WORK REQUEST: The data below should be copied out exactly, with its pictures omitted.

DATA IN THIS EXERCISE:
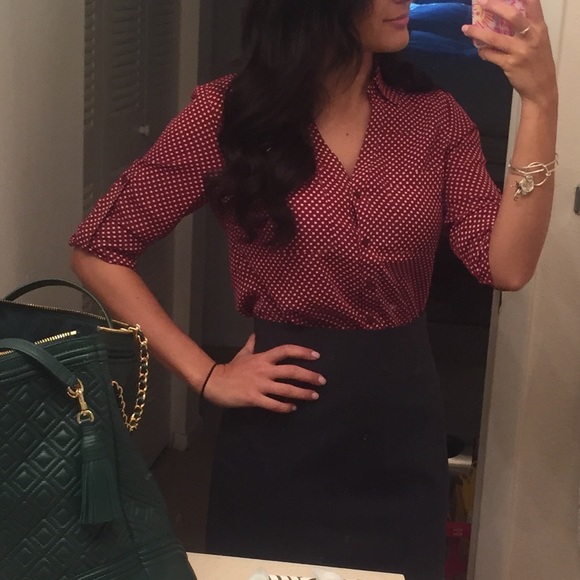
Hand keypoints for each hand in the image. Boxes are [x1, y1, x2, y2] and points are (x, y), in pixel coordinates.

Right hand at [202, 334, 325, 412]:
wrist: (214, 382)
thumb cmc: (231, 368)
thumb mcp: (243, 353)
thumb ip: (252, 344)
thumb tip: (256, 334)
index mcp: (263, 358)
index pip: (286, 350)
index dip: (302, 352)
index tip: (316, 356)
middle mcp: (264, 370)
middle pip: (292, 371)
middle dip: (309, 376)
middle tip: (322, 381)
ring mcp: (260, 385)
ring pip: (286, 389)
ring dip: (302, 393)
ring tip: (314, 396)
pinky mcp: (254, 398)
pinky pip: (274, 404)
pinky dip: (285, 407)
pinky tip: (293, 408)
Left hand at [462, 0, 557, 108]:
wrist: (541, 88)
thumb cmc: (538, 63)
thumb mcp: (539, 41)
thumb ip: (527, 29)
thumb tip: (503, 18)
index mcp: (540, 27)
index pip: (532, 4)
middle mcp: (531, 36)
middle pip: (512, 16)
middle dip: (495, 6)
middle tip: (482, 2)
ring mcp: (520, 51)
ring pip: (495, 38)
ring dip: (478, 33)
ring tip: (466, 29)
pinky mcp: (509, 64)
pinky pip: (491, 55)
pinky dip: (483, 52)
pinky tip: (480, 50)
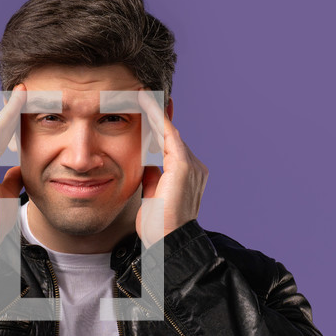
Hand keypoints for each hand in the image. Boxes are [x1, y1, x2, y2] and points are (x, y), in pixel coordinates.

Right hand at [0, 85, 26, 248]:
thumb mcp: (6, 195)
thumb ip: (10, 178)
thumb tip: (18, 169)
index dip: (10, 124)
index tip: (23, 107)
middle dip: (12, 112)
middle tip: (27, 92)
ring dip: (12, 109)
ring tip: (26, 92)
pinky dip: (10, 114)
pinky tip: (21, 101)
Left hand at [135, 90, 207, 246]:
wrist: (166, 243)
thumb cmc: (158, 226)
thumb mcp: (152, 196)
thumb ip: (153, 177)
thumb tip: (148, 164)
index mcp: (188, 175)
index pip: (170, 144)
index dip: (159, 125)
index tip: (148, 107)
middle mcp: (195, 167)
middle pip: (171, 135)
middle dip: (156, 114)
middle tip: (141, 92)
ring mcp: (192, 165)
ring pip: (169, 132)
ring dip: (154, 112)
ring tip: (140, 93)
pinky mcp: (184, 166)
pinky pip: (168, 134)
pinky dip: (157, 118)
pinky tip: (145, 103)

WRITTEN SOLUTION:
Hand keypoints for each hand in the image. Boxes are [x1, y1, x2, y2] and points are (x, y), in pixel coordinates.

Right hand at [202, 334, 325, 412]:
wrist: (214, 382)
thumb cmc: (231, 368)
thumb mcp: (243, 353)
thumb ip: (252, 344)
thumb tip: (256, 334)
index mcp: (263, 358)
index pip: (286, 350)
index dip: (302, 352)
index tip: (316, 356)
middle mcp: (264, 370)
middle pip: (292, 371)
middle dip: (309, 376)
middle tip: (322, 381)
ring mcp: (260, 385)
ring pip: (286, 389)
ring dip: (302, 393)
ring tip: (314, 396)
pinky mcp: (254, 398)
pinky pip: (274, 404)
pinky dip: (285, 407)
pinky tip: (293, 408)
Left hand at [462, 0, 557, 108]:
wrist: (541, 88)
thumb cmc: (538, 63)
thumb mcp: (539, 41)
thumb ip: (527, 29)
thumb tip: (503, 18)
index mcp: (540, 27)
index pip: (532, 4)
middle mcp: (531, 36)
middle pip: (512, 16)
middle dip: (495, 6)
middle tip: (482, 2)
ring mcp: (520, 51)
ring pip: (495, 38)
ring dip: (478, 33)
ring tip: (466, 29)
pinky mcp: (509, 64)
pinky pip: (491, 55)
pinky dip: (483, 52)
pinky tip: (480, 50)
Hand keypoints for each hand in the image. Boxes are [x1, y1, x2, y2] and points are (x, y), in pixel coordinates.

Right hand at [0, 85, 26, 248]:
thumb mcp: (6, 195)
thumb ip: (10, 178)
thumb tip: (18, 169)
index dip: (10, 124)
index tip: (23, 107)
middle dip: (12, 112)
middle tip: (27, 92)
ring dip: (12, 109)
ring tip: (26, 92)
pinky dip: (10, 114)
pinky tip: (21, 101)
Left hand at [135, 90, 207, 246]:
wrist: (166, 243)
thumb cmc: (158, 226)
thumb mcp: (152, 196)
thumb ip: (153, 177)
thumb tip: (148, 164)
index mcp: (188, 175)
index pip: (170, 144)
index dip: (159, 125)
index tip: (148, 107)
middle mcp: (195, 167)
middle pip: (171, 135)
middle dip: (156, 114)
middle tip: (141, 92)
ring mcp: (192, 165)
ring pip: (169, 132)
ring dip: (154, 112)
ring tip: (140, 93)
pinky mcp: (184, 166)
pinky pip: (168, 134)
pinky dip: (157, 118)
pinky tip: (145, 103)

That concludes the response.